The handles themselves are pretty sturdy and adjustable. Meaning you can move them forward and backwards. I think this is actually a very cool tool for handheld work as you can reposition the handles to the cameras center of gravity and achieve balance so it's both comfortable and fairly stable for sort of a "fig rig" type of operation.

Pretty handy to move the camera around too. Pretty cool accessory. I bet they could even make a swing away SWAT Rail or maybe a "stick" cheese plate so you could attach a monitor or something. Don't know where it's at in the design phase or when it's coming out exactly though.


I took a tiff file from Phil's Dragon 6K set in Capture One 7 that is one of favourite application for the professional choice in imaging software.

I used to love Capture One for stills. It's been years since I've touched it though.


Thanks for the footage Phil Holland. I color graded the video using Light Room and Film Convert.

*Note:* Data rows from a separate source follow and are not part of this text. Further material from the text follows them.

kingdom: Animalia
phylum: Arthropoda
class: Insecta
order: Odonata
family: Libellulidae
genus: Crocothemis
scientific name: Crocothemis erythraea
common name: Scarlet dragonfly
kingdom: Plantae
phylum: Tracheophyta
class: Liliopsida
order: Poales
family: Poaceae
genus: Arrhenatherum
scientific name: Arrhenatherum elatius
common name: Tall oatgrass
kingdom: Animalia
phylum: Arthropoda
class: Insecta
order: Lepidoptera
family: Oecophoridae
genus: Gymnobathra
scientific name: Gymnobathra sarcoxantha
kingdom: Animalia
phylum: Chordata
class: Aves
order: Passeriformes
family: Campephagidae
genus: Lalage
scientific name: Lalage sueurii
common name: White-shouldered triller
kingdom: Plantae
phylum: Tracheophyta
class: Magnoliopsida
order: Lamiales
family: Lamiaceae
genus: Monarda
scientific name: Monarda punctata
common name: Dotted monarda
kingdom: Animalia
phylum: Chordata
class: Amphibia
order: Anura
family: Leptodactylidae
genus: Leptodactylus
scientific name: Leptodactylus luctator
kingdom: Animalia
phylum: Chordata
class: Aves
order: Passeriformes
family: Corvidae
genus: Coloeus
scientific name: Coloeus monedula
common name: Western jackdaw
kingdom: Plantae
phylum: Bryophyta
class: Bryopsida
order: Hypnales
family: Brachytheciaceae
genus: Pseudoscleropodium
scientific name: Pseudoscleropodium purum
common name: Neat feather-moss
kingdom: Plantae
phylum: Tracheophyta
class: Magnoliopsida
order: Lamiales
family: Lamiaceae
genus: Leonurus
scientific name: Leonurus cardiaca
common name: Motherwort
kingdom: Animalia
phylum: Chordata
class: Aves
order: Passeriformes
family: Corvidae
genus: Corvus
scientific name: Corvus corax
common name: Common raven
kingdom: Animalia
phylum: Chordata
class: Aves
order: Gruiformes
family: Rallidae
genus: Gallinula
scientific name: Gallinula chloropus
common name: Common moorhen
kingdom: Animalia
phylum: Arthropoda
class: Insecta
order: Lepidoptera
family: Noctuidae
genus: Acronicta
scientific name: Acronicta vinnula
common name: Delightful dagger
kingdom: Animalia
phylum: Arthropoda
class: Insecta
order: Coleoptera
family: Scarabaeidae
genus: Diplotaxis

Cheers Nick. Interesting take on the footage. The flicker that you see within your footage comes from Adobe Camera Raw/Lightroom algorithms for certain adjustments, such as clarity or some of the other sliders. They are "content dependent" and anytime the content of a frame introduces something different it will produce slightly different results. I learned that the hard way a long time ago. It's an interesting workflow for sure and I do wish it was "consistent" as I love the tool set there. I use ACR all the time.